- Task item
Reproduce exactly, and exclusively, the lines from the line containing "Nazwisko i imię" through the final line of the listing below.

- Stored data
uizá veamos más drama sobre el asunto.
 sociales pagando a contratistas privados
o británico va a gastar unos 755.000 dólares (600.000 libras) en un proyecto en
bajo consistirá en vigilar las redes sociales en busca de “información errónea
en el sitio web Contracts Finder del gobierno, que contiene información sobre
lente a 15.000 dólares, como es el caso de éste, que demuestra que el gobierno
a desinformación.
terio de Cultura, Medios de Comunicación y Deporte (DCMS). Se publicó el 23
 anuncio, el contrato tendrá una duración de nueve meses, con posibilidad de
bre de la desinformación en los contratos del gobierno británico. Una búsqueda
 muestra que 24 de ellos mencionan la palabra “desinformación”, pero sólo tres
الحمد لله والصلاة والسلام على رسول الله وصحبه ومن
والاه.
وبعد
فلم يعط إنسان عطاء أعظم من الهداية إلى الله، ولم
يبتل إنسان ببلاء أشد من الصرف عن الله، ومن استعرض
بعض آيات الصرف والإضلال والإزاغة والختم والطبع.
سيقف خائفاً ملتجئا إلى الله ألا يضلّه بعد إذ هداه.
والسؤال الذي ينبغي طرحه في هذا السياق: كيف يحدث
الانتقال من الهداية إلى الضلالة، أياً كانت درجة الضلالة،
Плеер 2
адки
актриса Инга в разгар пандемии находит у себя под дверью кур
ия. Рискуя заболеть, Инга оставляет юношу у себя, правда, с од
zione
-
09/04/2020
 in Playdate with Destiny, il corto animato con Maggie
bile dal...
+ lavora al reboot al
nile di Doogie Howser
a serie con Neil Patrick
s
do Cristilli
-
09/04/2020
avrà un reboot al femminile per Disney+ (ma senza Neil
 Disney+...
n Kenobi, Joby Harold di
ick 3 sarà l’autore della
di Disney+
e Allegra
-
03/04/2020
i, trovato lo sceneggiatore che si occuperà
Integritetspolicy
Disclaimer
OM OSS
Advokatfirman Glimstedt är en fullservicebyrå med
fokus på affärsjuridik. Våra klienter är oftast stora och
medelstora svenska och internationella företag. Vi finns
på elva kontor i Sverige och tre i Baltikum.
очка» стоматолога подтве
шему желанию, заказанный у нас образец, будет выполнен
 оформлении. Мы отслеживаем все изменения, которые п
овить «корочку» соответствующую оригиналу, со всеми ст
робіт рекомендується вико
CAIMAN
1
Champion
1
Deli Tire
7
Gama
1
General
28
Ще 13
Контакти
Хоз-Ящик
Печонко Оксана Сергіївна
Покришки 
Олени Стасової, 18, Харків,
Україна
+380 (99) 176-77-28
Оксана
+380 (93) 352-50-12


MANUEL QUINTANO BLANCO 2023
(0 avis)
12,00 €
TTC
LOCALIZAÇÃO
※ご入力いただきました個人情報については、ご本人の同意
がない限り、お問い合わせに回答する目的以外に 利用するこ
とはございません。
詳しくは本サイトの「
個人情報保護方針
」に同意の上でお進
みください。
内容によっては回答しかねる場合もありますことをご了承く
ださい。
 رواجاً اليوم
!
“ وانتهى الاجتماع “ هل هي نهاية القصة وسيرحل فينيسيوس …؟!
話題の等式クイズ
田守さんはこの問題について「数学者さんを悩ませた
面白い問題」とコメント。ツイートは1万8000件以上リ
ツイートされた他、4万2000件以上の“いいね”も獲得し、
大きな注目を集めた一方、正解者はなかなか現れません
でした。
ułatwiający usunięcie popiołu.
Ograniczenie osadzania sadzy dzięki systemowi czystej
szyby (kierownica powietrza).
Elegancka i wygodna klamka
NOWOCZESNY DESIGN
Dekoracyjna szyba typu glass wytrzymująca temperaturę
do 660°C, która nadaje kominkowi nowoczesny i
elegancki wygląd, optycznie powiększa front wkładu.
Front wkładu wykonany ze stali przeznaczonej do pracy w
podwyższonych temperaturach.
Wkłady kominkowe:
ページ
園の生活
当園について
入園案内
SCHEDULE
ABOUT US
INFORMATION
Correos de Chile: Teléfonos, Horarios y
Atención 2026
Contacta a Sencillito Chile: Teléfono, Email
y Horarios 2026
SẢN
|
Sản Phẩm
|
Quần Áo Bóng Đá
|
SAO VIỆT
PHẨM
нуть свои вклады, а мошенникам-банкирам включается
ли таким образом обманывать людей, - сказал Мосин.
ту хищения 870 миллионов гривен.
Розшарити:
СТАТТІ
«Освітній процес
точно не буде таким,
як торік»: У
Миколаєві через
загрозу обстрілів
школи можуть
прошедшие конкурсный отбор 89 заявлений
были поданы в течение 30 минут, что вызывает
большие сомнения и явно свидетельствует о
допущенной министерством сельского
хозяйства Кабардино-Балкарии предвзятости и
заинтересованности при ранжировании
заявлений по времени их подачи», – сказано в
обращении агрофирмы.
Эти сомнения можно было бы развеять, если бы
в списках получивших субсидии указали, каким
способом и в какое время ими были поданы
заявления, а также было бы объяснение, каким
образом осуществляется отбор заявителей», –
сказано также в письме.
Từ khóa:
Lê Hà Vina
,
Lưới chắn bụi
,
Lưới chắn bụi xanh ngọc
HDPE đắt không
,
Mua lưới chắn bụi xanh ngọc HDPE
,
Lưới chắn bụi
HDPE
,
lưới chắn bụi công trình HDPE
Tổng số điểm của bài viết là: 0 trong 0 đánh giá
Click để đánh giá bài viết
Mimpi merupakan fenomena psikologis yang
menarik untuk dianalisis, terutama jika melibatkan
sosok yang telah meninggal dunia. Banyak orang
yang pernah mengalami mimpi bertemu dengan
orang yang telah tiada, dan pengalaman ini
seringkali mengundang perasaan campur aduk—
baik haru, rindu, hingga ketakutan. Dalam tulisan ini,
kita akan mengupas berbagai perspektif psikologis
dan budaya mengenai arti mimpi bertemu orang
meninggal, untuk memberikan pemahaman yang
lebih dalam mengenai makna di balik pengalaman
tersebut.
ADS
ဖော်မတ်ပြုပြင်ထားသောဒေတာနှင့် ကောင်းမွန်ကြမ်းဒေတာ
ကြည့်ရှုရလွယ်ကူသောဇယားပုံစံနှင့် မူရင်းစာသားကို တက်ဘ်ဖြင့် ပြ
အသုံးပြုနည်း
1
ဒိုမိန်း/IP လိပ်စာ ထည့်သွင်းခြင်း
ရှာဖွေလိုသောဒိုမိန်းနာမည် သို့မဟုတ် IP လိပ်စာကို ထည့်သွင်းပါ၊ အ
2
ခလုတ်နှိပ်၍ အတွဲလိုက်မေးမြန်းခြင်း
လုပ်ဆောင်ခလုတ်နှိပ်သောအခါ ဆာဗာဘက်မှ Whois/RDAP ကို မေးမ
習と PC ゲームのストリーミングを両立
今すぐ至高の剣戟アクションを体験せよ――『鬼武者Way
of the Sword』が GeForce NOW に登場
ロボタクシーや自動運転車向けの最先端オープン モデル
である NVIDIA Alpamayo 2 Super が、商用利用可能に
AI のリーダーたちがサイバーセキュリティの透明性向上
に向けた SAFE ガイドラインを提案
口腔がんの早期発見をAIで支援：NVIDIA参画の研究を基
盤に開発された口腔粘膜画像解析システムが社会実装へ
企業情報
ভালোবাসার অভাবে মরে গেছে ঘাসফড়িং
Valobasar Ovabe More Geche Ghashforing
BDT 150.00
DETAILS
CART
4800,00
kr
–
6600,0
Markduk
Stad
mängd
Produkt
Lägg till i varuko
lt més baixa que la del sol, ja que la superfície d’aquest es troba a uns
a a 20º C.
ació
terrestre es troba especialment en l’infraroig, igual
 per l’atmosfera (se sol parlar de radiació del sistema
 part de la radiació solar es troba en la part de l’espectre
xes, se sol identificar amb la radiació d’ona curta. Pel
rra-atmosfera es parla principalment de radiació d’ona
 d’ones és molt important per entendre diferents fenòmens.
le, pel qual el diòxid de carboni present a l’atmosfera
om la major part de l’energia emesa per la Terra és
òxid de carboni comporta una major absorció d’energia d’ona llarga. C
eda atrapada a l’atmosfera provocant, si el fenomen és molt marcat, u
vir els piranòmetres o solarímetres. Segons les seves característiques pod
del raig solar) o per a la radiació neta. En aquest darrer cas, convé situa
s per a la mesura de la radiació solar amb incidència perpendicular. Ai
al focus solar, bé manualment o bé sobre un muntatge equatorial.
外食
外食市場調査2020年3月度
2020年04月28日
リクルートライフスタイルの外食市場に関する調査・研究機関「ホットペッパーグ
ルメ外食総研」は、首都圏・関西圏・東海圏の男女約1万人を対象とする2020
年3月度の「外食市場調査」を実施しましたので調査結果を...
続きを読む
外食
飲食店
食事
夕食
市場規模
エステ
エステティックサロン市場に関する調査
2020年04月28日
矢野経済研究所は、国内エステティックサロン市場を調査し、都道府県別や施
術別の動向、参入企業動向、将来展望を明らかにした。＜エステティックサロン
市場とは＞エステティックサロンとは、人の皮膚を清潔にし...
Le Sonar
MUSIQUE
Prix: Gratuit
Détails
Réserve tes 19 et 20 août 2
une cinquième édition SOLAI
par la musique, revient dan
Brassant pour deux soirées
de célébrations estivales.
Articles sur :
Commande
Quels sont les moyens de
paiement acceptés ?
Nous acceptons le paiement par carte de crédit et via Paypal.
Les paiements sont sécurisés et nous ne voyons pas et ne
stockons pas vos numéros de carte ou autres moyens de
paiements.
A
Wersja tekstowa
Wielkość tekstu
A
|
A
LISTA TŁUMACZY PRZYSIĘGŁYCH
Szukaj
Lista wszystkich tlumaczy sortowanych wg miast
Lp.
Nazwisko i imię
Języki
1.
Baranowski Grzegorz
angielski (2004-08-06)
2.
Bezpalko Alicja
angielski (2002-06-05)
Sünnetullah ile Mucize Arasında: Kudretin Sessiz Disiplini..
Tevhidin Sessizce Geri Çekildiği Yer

- Answer to the exercise
Nazwisko i imię
Języki
1.
Baranowski Grzegorz
angielski (2004-08-06)
2.
Bezpalko Alicja
angielski (2002-06-05)
Sünnetullah ile Mucize Arasında: Kudretin Sessiz Disiplini..
Tevhidin Sessizce Geri Çekildiği Yer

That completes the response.